:: Given text ::
Wednesday, October 3, 2012

An Apple A Day Makes Me Want To Scream


Do you ever find yourself disliking people just because they are doing something you can't? Or won't? Or are simply too lazy, lame, or otherwise preoccupied to attempt?

I really, really love my husband. Truly, I do. But his precise and analytical mind is about to drive me bonkers! Who knew that starting a diet and health regimen would be so darn rigid and demanding? Who would have guessed he would walk the line so exact? That he would never fall off for the taste of nachos grande or chocolate covered cherries or thick potato soup swimming in cheese?

Seriously, this man has blinders on. All he sees is lettuce and protein shakes and sharpened pencils that calculate daily weight, calories, meals and balances. His diet diary is neater than the checkbook of an obsessive/compulsive accountant. And - get this- he actually thinks running is fun!

"How big was that apple," he'll say.

"Average." I'll answer.

"Well, which is it, Woman!? Large, medium, or small?

" Medium, I guess."

"Three and a quarter inches diameter, or two, or more?" He questions me impatiently.

I go dig the tape measure out of my sewing kit and am tempted to grab the scissors also. The movie Psycho flies through my mind for a quick moment, but I instead I run to measure the last apple in the fruit bowl.

"Ugh...three point seven eight inches exactly"' I announce breathlessly- my lips curled in an attacking pit bull pose.

The sorta "dislike" I mentioned earlier starts to fill my veins about that time.

But, you know what?

I look at this man.
Really see him with new eyes.
He has lost over fifty pounds in four months!

And his determination and inspiration has gotten me to shed twenty pounds of my own.

It is actually a blessing and not a curse that he graphs this thing out like a blueprint. If not for him, I would be shoving Hershey bars into my mouth and guessing they were fifty calories...or so.
I would be sitting on the couch watching American Pickers instead of walking thirty minutes on the treadmill.
I would have reasons like broken nails, an aching back, and the stuffed -crust -pizzas -were -on -sale -how-could-I-possibly-pass-them-up? excuse.
:::
■ Study questions:
a – In the paragraph of the diet blog post that begins "I really, really love my husband," which foods does the narrator say the husband never falls off his diet for?
b – Transcribe the stretch of the diet blog post from "But, you know" through "pounds of my own.".
c – Go on with the blog post about the husband's diet, picking up after its final sentence.
The material that comes after this post isn't needed for any of the work here.
:: Provided information ::
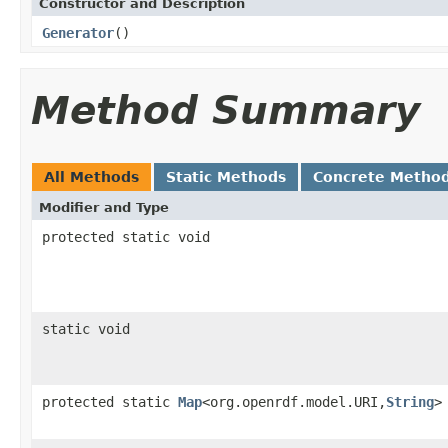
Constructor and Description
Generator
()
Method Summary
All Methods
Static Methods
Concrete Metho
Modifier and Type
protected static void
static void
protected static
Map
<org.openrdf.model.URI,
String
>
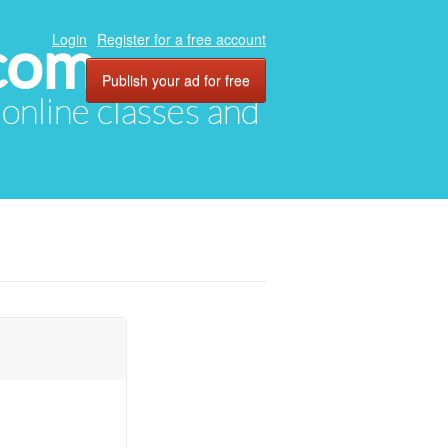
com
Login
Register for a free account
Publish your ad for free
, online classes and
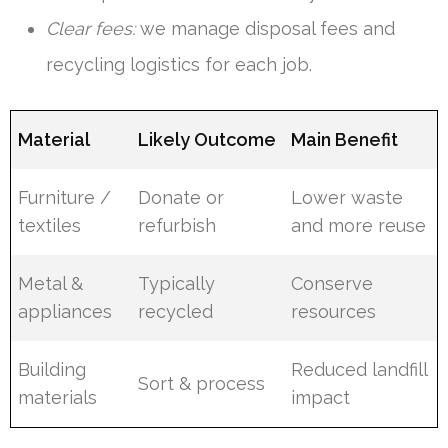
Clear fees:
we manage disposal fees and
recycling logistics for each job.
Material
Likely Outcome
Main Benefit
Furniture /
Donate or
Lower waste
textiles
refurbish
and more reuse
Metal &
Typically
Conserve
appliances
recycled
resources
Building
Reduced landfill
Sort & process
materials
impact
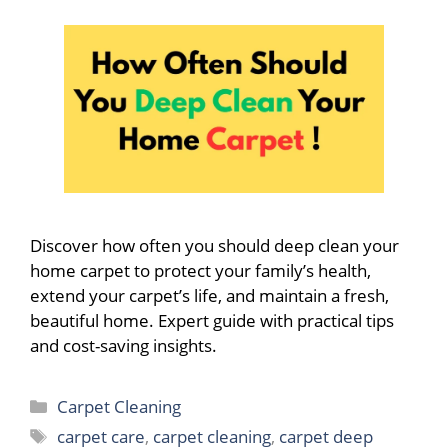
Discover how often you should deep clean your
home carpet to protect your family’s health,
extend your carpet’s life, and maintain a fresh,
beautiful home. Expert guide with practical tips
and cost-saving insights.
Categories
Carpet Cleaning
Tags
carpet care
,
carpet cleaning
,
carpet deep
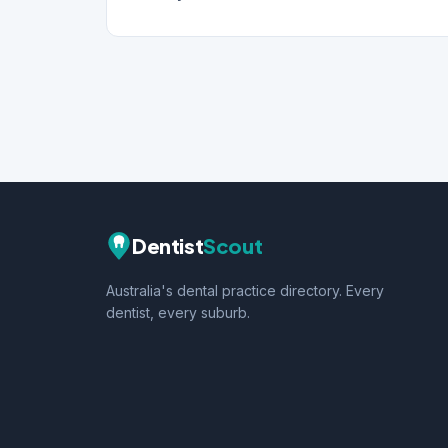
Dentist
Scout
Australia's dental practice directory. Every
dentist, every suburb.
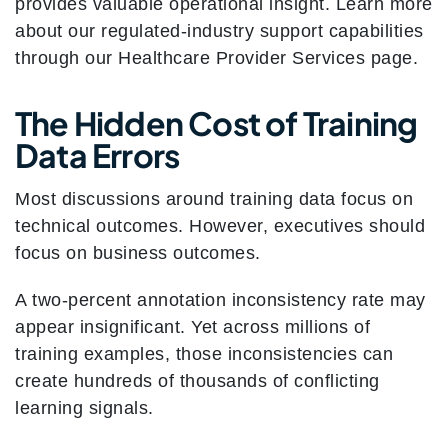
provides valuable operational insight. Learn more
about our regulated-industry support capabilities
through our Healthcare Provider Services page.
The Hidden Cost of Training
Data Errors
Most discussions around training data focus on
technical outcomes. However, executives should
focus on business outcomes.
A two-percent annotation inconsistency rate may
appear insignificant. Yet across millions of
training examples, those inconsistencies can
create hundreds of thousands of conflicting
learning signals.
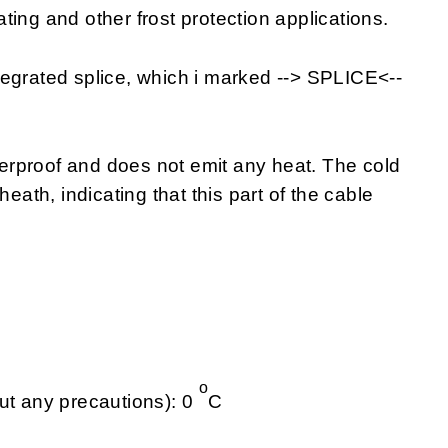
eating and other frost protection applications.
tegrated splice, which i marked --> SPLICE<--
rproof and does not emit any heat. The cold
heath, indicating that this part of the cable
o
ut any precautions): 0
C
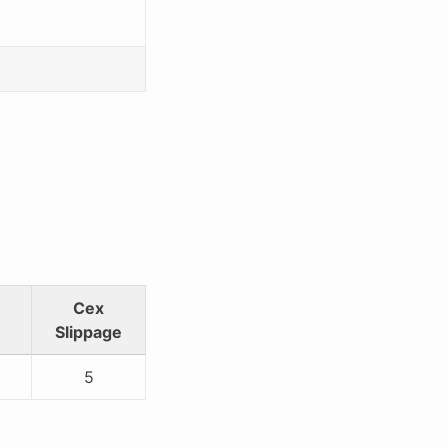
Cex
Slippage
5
:::
■ Answers for each item:
a –
- nachos grande
- chocolate covered cherries
- thick potato soup swimming in cheese

b –
But, you know what?

I look at this man.
Really see him with new eyes.
He has lost over fifty pounds in four months!

And his determination and inspiration has gotten me to shed twenty pounds of my own.

c –
We are a team.
I may not always jot down the nutritional value of every avocado, walnut or cherry tomato I stick in my mouth, but I'm learning that it all adds up. I'm realizing that the excuse of not having enough time doesn't work anymore. We give up about an hour and a half of TV every other night to work out at the gym. I don't miss it at all. And the gym fees per month are less than one Pizza Hut carry out meal a week.

And when I glance over at him on the treadmill- his face sweating, his breath heavy, his eyes focused forward-  I'm glad I am along on this ride. 
We already feel like younger souls...

Face it, my husband would never find clean socks, know how to mop the kitchen floor, or ever remember to clean the lint trap on the dryer. 
That's what I'm here for.
But without him, this journey would be boring, haphazard, uneven, disorganized and useless.
And I would never have known that Chili's Awesome Onion Blossom is 2,130 calories.

I still don't measure my apples.
I don't count the raisins on my dinner salad.
And I haven't kept up my diet diary since Day 2.

But that's never gonna change....even if I do!






1 comment:

  1. There is no way on Gods green earth that I would miss American Pickers (or Canadian Pickers, or Storage Wars or Auction Hunters( for all the treadmills in captivity. Congrats on the weight loss though.